Wine license change

Claus Fischer claus.fischer at
Wed Feb 13 19:03:26 CST 2002

Issue 1: On corporations' dealing with GPL

Basically all big companies in the software industry know
about the GPL. It's a known quantity. Even if it may not
have been publicly enforced, companies have spent lawyers'
time finding out the core implications. They know its
`spirit', and they mostly equate it with its spirit,
i.e. they deal with GPL code according to its spirit.
This is true whether they are pro or contra GPL in a
particular situation; hardly have big companies ever
tried to sneak around it. (Or was there some good

GPL'ing code may not fit everybody's needs but it can make
a lot of sense for corporations whose core business is
not Wine. Imagine some big hardware vendor (Intel), software
vendor (IBM), bank, fortune 500 company, considering the use
of Wine for some internal or external product.
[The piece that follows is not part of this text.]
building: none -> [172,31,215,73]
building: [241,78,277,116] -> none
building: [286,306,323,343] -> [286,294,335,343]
They don't want
to get into the Wine business at all.

It's much easier for them to hire external consultants,
Codeweavers, whoever, to implement some stuff for them
and give back to the public if they don't run the risk of
  a) the competition taking the code
  b) the competition improving it
  c) the competition getting better products
  d) the competition not giving anything back
Even if the causal connection between the little money
you spent and the success of your competition is very weak,
you don't want to read that kind of implication in a newspaper.
Rather spend 10 times the money and do it closed-up in-house.
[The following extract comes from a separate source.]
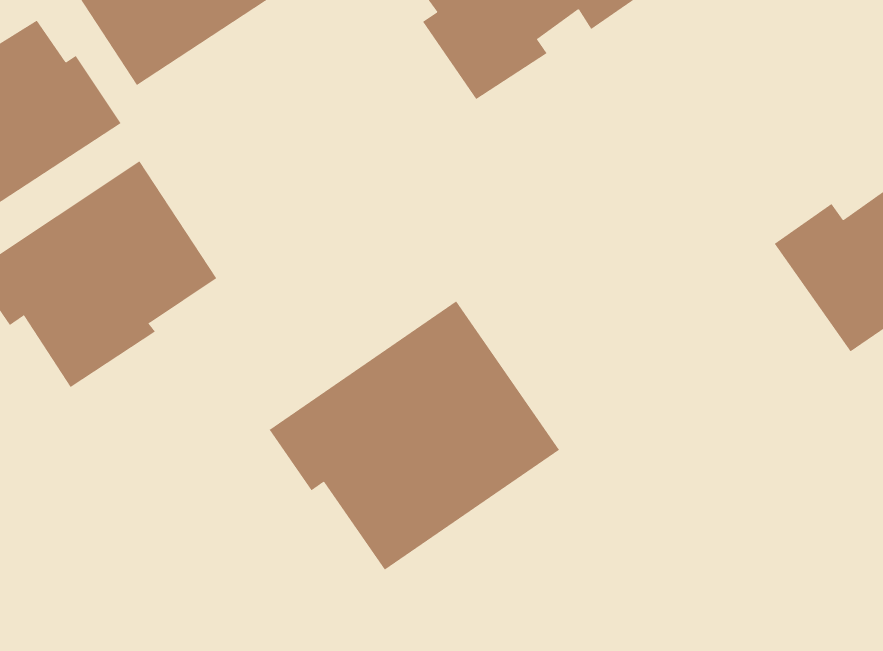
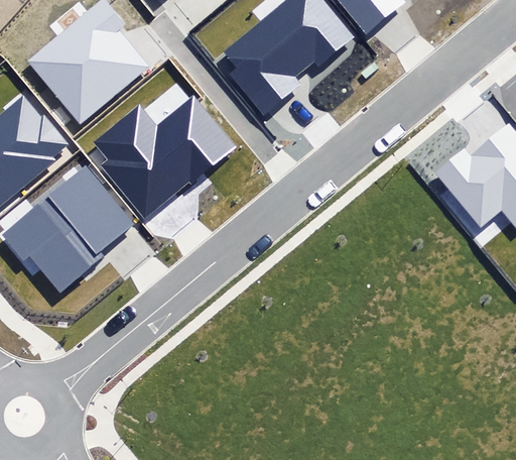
building: none -> [89,94,236,220]
building: [269,300,560,571] -> none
Whereas using the GPL, by this time a very well known
quantity in most of the above mentioned companies, you
can rule out this kind of embarrassment and explain fair
and square to your shareholders that a Windows compatibility
layer is not a means of competition to you, and that you are
just playing by the general rules of the community, and those
ensure that your competition will not take advantage of you.

For an enabling technology like Wine that will perhaps never
become the one big bread and butter product of a fortune 500
company (sorry Lindows guys), this carries a lot of potential
for consultants, both individual and incorporated, whose goal
is to offer a Windows compatibility layer and to improve Wine.
  (1)  `We need something like Wine'
  (2)  `We need some enhancements'
  (3)  `We have to give back the source code anyway'
  (4)  `So we can as well outsource that and consult with experts'

In contrast an X11 style license would modify this:
  (1)  `We need something like Wine'
  (2)  `We need some enhancements'
  (3)  `We do not want our competition to know'
  (4a) `Let's do it in-house', or
  (4b) `Let's make a contract with our external consultants
        that disallows them to reuse the code'

Issue 2: On developers discussing licenses

You shouldn't. You can't convince others, and you shouldn't
try to. You have the power. Just pick one that fits your
goals for yourself and for the project, and move on.